__PASSAGE FOR REVIEW__.
───

Scaling Limit of Symmetric Random Walk in High-Contrast Periodic Environment

Abstract

The paper deals with the asymptotic properties of a symmetric random walk in a high contrast periodic medium in \(\mathbb Z^d\), \(d\ge 1\). From the existing homogenization results it follows that under diffusive scaling the limit behaviour of this random walk need not be Markovian. The goal of this work is to show that if in addition to the coordinate of the random walk in \(\mathbb Z^d\) we introduce an extra variable that characterizes the position of the random walk inside the period then the limit dynamics of this two-component process is Markov. We describe the limit process and observe that the components of the limit process are coupled. We also prove the convergence in the path space for the said random walk.

───

__SUPPLIED RECORDS__.
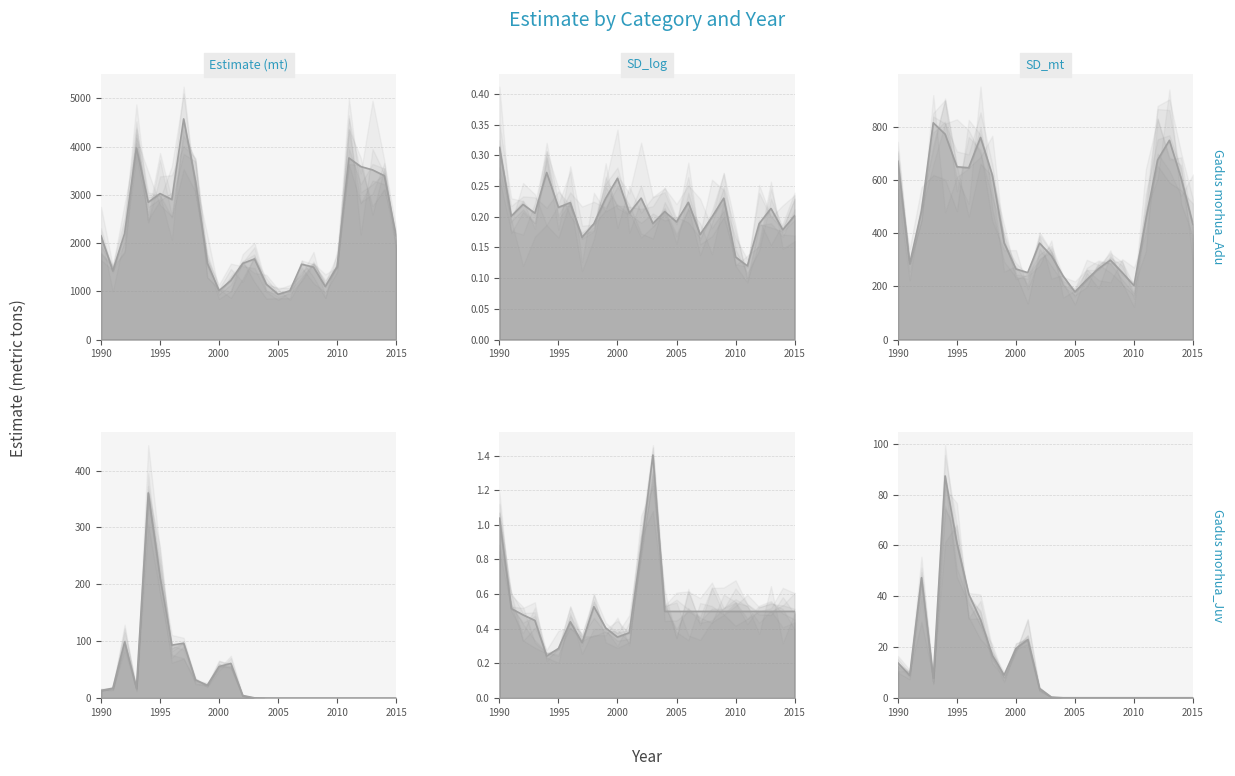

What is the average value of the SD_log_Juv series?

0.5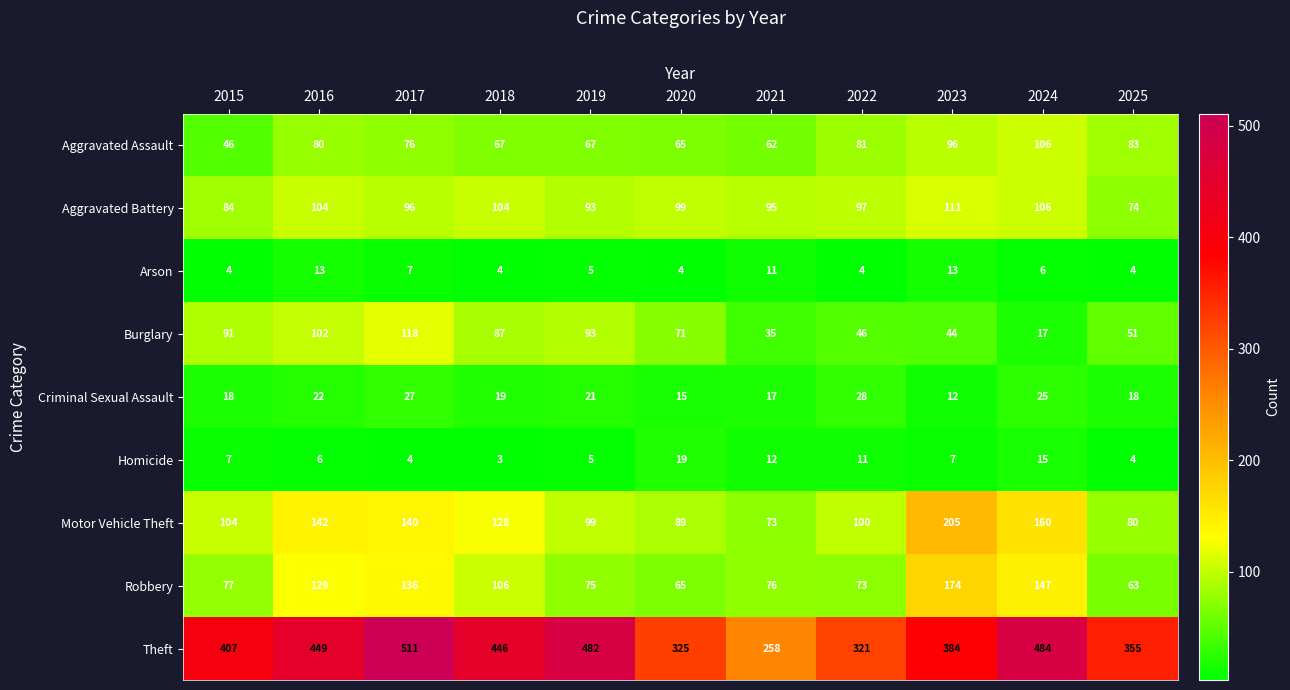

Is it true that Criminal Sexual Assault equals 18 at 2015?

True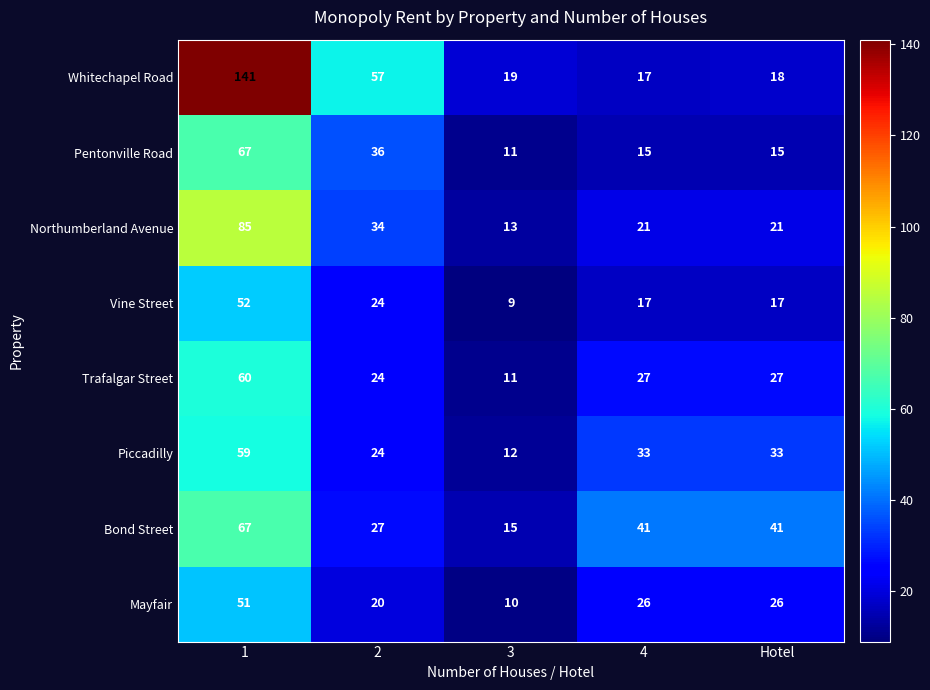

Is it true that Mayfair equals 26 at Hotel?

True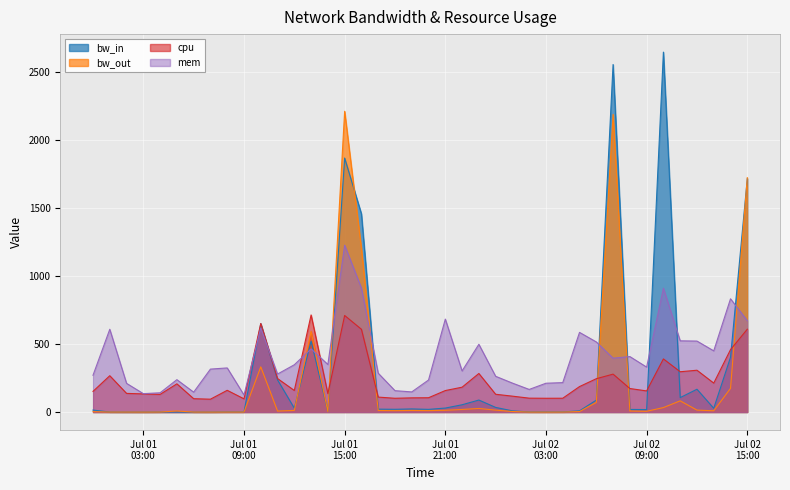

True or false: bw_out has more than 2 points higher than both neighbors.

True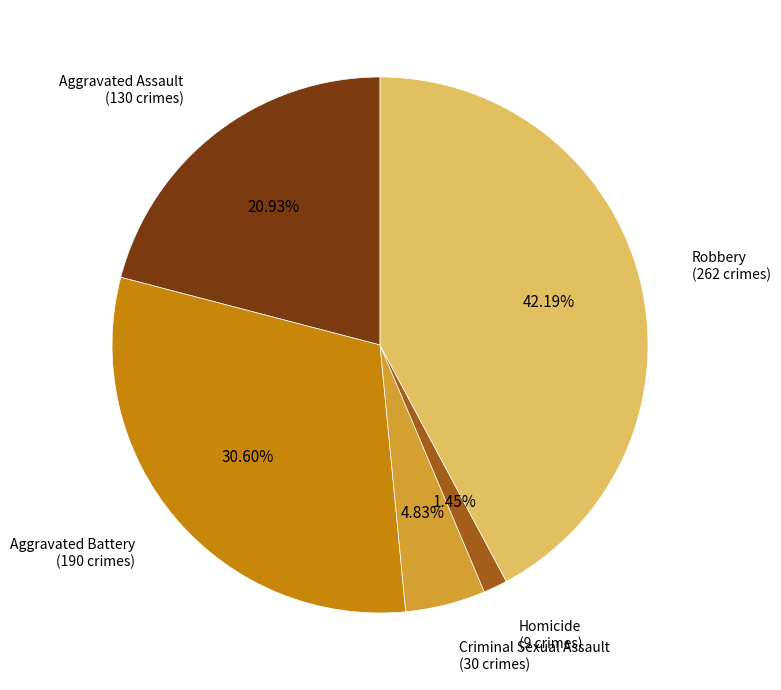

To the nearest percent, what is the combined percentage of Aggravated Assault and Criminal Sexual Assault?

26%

───

__PROBLEMS TO WORK ON__.
• A. Answer these questions from the abstract:
(i) Under what kind of scaling does the limit behavior of the random walk need not be Markovian?
(ii) What does the extra variable characterize?
(iii) What is observed about the components of the limit process?
• B. Quote the abstract from "Scaling Limit of" to "said random walk.".
The items have no connection to the abstract.

__EXERCISE RESULTS__.
• A.
(i) Diffusive scaling.
(ii) The position of the random walk inside the period.
(iii) They are coupled.

• B.
Scaling Limit of Symmetric Random Walk in High-Contrast Periodic Environment

Abstract

The paper deals with the asymptotic properties of a symmetric random walk in a high contrast periodic medium in \(\mathbb Z^d\), \(d\ge 1\). From the existing homogenization results it follows that under diffusive scaling the limit behaviour of this random walk need not be Markovian. The goal of this work is to show that if in addition to the coordinate of the random walk in \(\mathbb Z^d\) we introduce an extra variable that characterizes the position of the random walk inside the period then the limit dynamics of this two-component process is Markov. We describe the limit process and observe that the components of the limit process are coupled. We also prove the convergence in the path space for the said random walk.